Set down every entry again, exactly as it appears.
EXTRACTED INFORMATION below:
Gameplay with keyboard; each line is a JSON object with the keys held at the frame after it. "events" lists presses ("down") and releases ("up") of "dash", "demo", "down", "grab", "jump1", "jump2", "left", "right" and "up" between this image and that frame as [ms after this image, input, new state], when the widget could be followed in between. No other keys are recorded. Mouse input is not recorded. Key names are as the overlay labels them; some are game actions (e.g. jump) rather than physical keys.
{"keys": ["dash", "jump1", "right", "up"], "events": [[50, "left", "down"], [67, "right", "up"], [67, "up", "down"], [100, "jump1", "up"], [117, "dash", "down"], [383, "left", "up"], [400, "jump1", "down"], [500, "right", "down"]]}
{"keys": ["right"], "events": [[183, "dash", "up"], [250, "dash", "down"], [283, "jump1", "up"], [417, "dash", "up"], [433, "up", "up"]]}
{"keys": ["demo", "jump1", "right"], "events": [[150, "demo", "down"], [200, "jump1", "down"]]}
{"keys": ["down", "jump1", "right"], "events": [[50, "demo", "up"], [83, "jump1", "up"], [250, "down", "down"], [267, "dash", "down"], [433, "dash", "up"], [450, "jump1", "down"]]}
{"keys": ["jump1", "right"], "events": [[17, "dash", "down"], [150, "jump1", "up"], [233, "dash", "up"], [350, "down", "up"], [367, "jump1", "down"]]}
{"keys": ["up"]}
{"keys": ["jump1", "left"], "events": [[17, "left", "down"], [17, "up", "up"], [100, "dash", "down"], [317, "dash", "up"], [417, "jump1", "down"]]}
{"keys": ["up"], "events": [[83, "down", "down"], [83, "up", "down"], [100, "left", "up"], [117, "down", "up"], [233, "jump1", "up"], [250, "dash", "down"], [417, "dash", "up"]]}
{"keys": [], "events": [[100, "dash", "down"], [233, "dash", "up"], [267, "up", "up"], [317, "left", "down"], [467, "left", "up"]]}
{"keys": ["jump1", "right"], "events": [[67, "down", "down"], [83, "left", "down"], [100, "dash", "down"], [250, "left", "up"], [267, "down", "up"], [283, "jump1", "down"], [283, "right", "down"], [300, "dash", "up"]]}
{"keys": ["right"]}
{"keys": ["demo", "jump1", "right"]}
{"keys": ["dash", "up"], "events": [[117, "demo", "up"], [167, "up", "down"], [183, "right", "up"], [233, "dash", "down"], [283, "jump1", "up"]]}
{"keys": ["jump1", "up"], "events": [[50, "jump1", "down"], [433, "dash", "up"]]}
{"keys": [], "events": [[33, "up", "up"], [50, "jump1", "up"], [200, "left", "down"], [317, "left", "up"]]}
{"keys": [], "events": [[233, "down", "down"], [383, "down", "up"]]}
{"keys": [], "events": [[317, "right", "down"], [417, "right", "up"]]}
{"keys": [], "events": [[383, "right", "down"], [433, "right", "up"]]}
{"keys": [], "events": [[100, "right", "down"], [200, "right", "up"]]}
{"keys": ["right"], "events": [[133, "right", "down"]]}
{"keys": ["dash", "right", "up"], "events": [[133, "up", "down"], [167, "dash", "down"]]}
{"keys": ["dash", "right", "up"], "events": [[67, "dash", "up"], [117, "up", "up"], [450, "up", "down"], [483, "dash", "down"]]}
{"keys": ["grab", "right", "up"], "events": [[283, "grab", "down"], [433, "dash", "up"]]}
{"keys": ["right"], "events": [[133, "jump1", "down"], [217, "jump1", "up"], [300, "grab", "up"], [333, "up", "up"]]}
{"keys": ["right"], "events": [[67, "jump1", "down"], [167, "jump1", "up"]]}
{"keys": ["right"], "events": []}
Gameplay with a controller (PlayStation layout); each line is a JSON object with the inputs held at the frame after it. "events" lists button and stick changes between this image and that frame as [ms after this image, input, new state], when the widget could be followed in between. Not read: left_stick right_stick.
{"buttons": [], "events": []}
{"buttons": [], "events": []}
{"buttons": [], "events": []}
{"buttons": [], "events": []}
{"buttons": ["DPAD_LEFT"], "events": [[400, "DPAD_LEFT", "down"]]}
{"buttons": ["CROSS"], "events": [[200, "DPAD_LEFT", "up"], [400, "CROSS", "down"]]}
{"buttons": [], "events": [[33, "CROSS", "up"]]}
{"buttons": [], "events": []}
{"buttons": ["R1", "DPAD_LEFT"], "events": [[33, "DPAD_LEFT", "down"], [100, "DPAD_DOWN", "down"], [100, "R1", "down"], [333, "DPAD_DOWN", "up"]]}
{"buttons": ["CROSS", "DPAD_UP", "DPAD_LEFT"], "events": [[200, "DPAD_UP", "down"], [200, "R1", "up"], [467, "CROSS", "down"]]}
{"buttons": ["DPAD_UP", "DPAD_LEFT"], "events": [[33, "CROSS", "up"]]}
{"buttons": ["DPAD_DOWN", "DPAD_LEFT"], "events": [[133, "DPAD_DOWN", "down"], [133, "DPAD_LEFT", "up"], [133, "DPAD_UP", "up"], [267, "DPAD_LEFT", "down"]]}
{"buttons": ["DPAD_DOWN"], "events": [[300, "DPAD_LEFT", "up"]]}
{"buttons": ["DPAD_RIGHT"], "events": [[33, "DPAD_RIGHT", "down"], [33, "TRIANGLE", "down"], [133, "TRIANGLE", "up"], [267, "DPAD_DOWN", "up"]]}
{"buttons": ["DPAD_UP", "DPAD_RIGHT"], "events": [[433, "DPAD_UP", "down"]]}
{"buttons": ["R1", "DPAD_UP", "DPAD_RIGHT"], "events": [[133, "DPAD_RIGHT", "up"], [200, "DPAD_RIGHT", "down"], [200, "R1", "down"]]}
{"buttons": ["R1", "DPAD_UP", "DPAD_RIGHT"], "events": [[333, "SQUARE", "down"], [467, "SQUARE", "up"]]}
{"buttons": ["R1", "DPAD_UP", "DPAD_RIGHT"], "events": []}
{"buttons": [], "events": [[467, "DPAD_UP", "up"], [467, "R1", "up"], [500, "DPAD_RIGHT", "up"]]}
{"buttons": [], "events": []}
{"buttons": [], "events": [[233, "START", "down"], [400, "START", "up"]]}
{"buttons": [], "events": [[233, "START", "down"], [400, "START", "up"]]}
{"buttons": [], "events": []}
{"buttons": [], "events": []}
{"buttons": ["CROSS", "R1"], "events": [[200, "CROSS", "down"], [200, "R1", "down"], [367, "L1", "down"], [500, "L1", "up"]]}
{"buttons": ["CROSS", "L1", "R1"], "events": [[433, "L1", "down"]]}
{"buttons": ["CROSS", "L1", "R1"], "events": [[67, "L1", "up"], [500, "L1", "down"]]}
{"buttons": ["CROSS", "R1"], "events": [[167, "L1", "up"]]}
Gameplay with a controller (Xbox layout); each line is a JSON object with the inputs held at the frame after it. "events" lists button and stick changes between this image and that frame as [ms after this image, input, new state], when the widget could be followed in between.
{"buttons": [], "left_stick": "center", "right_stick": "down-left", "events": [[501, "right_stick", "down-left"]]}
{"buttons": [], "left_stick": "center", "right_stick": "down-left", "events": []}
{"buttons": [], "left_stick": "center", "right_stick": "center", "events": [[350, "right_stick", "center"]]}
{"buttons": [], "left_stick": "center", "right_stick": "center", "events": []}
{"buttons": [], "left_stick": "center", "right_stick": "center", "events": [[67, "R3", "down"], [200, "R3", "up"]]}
End of EXTRACTED INFORMATION.
◆ **ANSWER BELOW**
Gameplay with keyboard; each line is a JSON object with the keys held at the frame after it. "events" lists presses ("down") and releases ("up") of "dash", "demo", "down", "grab", "jump1", "jump2", "left", "right" and "up" between this image and that frame as [ms after this image, input, new state], when the widget could be followed in between. No other keys are recorded. Mouse input is not recorded. Key names are as the overlay labels them; some are game actions (e.g. jump) rather than physical keys.
{"keys": ["dash", "jump1", "right", "up"], "events": [[50, "left", "down"], [67, "right", "up"], [67, "up", "down"], [100, "jump1", "up"], [117, "dash", "down"], [383, "left", "up"], [400, "jump1", "down"], [500, "right", "down"]]}
{"keys": ["right"], "events": [[183, "dash", "up"], [250, "dash", "down"], [283, "jump1", "up"], [417, "dash", "up"], [433, "up", "up"]]}
{"keys": ["demo", "jump1", "right"], "events": [[150, "demo", "down"], [200, "jump1", "down"]]}
{"keys": ["down", "jump1", "right"], "events": [[50, "demo", "up"], [83, "jump1", "up"], [250, "down", "down"], [267, "dash", "down"], [433, "dash", "up"], [450, "jump1", "down"]]}
{"keys": ["jump1", "right"], "events": [[17, "dash", "down"], [150, "jump1", "up"], [233, "dash", "up"], [350, "down", "up"], [367, "jump1", "down"]]}
{"keys": ["up"]}
{"keys": ["jump1", "left"], "events": [[17, "left", "down"], [17, "up", "up"], [100, "dash", "down"], [317, "dash", "up"], [417, "jump1", "down"]]}
{"keys": ["up"], "events": [[83, "down", "down"], [83, "up", "down"], [100, "left", "up"], [117, "down", "up"], [233, "jump1", "up"], [250, "dash", "down"], [417, "dash", "up"]]}
{"keys": [], "events": [[100, "dash", "down"], [233, "dash", "up"], [267, "up", "up"], [317, "left", "down"], [467, "left", "up"]]}
{"keys": ["jump1", "right"], "events": [[67, "down", "down"], [83, "left", "down"], [100, "dash", "down"], [250, "left", "up"], [267, "down", "up"], [283, "jump1", "down"], [283, "right", "down"], [300, "dash", "up"]]}
{"keys": ["right"]}
{"keys": ["demo", "jump1", "right"]}
{"keys": ["dash", "up"], "events": [[117, "demo", "up"], [167, "up", "down"], [183, "right", "up"], [233, "dash", "down"], [283, "jump1", "up"]]}
{"keys": ["jump1", "up"], "events": [[50, "jump1", "down"], [433, "dash", "up"]]}
{"keys": [], "events": [[33, "up", "up"], [50, "jump1", "up"], [200, "left", "down"], [317, "left", "up"]]}
{"keys": [], "events": [[233, "down", "down"], [383, "down", "up"]]}
{"keys": [], "events": [[317, "right", "down"], [417, "right", "up"]]}
{"keys": [], "events": [[383, "right", "down"], [433, "right", "up"]]}
{"keys": [], "events": [[100, "right", "down"], [200, "right", "up"]]}
{"keys": ["right"], "events": [[133, "right", "down"]]}
{"keys": ["dash", "right", "up"], "events": [[133, "up", "down"], [167, "dash", "down"]]}
{"keys": ["dash", "right", "up"], "events": [[67, "dash", "up"], [117, "up", "up"], [450, "up", "down"], [483, "dash", "down"]]}
{"keys": ["grab", "right", "up"], "events": [[283, "grab", "down"], [433, "dash", "up"]]}
{"keys": ["right"], "events": [[133, "jump1", "down"], [217, "jump1", "up"], [300, "grab", "up"], [333, "up", "up"]]}
{"keys": ["right"], "events": [[67, "jump1", "down"], [167, "jump1", "up"]]}
{"keys": ["right"], "events": []}
Gameplay with a controller (PlayStation layout); each line is a JSON object with the inputs held at the frame after it. "events" lists button and stick changes between this image and that frame as [ms after this image, input, new state], when the widget could be followed in between. Not read: left_stick right_stick.
{"buttons": [], "events": []}
{"buttons": [], "events": []}
{"buttons": [], "events": []}
{"buttons": [], "events": []}
{"buttons": ["DPAD_LEFT"], "events": [[400, "DPAD_LEFT", "down"]]}
{"buttons": ["CROSS"], "events": [[200, "DPAD_LEFT", "up"], [400, "CROSS", "down"]]}
{"buttons": [], "events": [[33, "CROSS", "up"]]}
{"buttons": [], "events": []}
{"buttons": ["R1", "DPAD_LEFT"], "events": [[33, "DPAD_LEFT", "down"], [100, "DPAD_DOWN", "down"], [100, "R1", "down"], [333, "DPAD_DOWN", "up"]]}
{"buttons": ["CROSS", "DPAD_UP", "DPAD_LEFT"], "events": [[200, "DPAD_UP", "down"], [200, "R1", "up"], [467, "CROSS", "down"]]}
{"buttons": ["DPAD_UP", "DPAD_LEFT"], "events": [[33, "CROSS", "up"]]}
{"buttons": ["DPAD_DOWN", "DPAD_LEFT"], "events": [[133, "DPAD_DOWN", "down"], [133, "DPAD_LEFT", "up"], [133, "DPAD_UP", "up"], [267, "DPAD_LEFT", "down"]]}
{"buttons": ["DPAD_DOWN"], "events": [[300, "DPAD_LEFT", "up"]]}
{"buttons": ["DPAD_RIGHT"], "events": [[33, "DPAD_RIGHT", "down"], [33, "TRIANGLE", "down"], [133, "TRIANGLE", "up"], [267, "DPAD_DOWN", "up"]]}
{"buttons": ["DPAD_UP", "DPAD_RIGHT"], "events": [[433, "DPAD_UP", "down"]]}
{"buttons": ["R1", "DPAD_UP", "DPAD_RIGHT"], "events": [[133, "DPAD_RIGHT", "up"], [200, "DPAD_RIGHT", "down"], [200, "R1", "down"]]}
{"buttons": ["R1", "DPAD_UP", "DPAD_RIGHT"], "events": [[333, "SQUARE", "down"], [467, "SQUARE", "up"]]}
{"buttons": ["R1", "DPAD_UP", "DPAD_RIGHT"], "events": []}
{"buttons": [], "events": [[467, "DPAD_UP", "up"], [467, "R1", "up"], [500, "DPAD_RIGHT", "up"]]}
{"buttons": [], "events": []}
{"buttons": [], "events": [[233, "START", "down"], [400, "START", "up"]]}
{"buttons": [], "events": [[233, "START", "down"], [400, "START", "up"]]}
{"buttons": [], "events": []}
{"buttons": [], "events": []}
{"buttons": ["CROSS", "R1"], "events": [[200, "CROSS", "down"], [200, "R1", "down"], [367, "L1", "down"], [500, "L1", "up"]]}
{"buttons": ["CROSS", "L1", "R1"], "events": [[433, "L1", "down"]]}
{"buttons": ["CROSS", "L1", "R1"], "events": [[67, "L1", "up"], [500, "L1", "down"]]}
{"buttons": ["CROSS", "R1"], "events": [[167, "L1", "up"]]}
Gameplay with a controller (Xbox layout); each line is a JSON object with the inputs held at the frame after it. "events" lists button and stick changes between this image and that frame as [ms after this image, input, new state], when the widget could be followed in between.
{"buttons": [], "left_stick": "center", "right_stick": "down-left", "events": [[501, "right_stick", "down-left"]]}
{"buttons": [], "left_stick": "center", "right_stick": "down-left", "events": []}
{"buttons": [], "left_stick": "center", "right_stick": "center", "events": [[350, "right_stick", "center"]]}
{"buttons": [], "left_stick": "center", "right_stick": "center", "events": []}
{"buttons": [], "left_stick": "center", "right_stick": "center", "events": [[67, "R3", "down"], [200, "R3", "up"]]}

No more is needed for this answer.